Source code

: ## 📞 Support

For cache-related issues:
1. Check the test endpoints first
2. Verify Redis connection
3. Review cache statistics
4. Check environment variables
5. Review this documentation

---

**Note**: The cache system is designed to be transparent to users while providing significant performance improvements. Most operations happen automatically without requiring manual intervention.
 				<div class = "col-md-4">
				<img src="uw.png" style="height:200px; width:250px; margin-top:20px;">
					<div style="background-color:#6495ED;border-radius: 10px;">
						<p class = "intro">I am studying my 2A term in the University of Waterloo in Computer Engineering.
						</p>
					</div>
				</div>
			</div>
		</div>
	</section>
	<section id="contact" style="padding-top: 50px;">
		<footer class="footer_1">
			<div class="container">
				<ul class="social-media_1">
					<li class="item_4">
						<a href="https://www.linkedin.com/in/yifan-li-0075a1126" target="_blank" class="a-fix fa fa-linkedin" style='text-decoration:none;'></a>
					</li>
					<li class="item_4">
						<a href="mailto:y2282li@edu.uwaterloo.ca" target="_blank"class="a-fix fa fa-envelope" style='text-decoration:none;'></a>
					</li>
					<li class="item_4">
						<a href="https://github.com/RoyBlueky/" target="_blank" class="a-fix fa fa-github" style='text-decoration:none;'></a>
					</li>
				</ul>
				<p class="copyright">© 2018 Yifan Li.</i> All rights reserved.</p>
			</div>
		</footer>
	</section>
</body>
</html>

Aim of the task:
Print every entry above again, reproducing each line character for character with no changes.

Written solution:
Source code

: ## 📞 Support

For cache-related issues:
1. Check the test endpoints first
2. Verify Redis connection
3. Review cache statistics
4. Check environment variables
5. Review this documentation

---

**Note**: The cache system is designed to be transparent to users while providing significant performance improvements. Most operations happen automatically without requiring manual intervention.
 				<div class = "col-md-4">
				<img src="uw.png" style="height:200px; width:250px; margin-top:20px;">
					<div style="background-color:#6495ED;border-radius: 10px;">
						<p class = "intro">I am studying my 2A term in the University of Waterloo in Computer Engineering.
						</p>
					</div>
				</div>
			</div>
		</div>
	</section>
	<section id="contact" style="padding-top: 50px;">
		<footer class="footer_1">
			<div class="container">
				<ul class="social-media_1">
					<li class="item_4">
						<a href="https://www.linkedin.com/in/yifan-li-0075a1126" target="_blank" class="a-fix fa fa-linkedin" style='text-decoration:none;'></a>
					</li>
					<li class="item_4">
						<a href="mailto:y2282li@edu.uwaterloo.ca" target="_blank"class="a-fix fa fa-envelope" style='text-decoration:none;'></a>
					</li>
					<li class="item_4">
						<a href="https://github.com/RoyBlueky/" target="_blank" class="a-fix fa fa-github" style='text-decoration:none;'></a>
					</li>
				</ul>
				<p class="copyright">© 2018 Yifan Li.</i> All rights reserved.</p>
			</div>
		</footer>
	</section>
</body>
</html>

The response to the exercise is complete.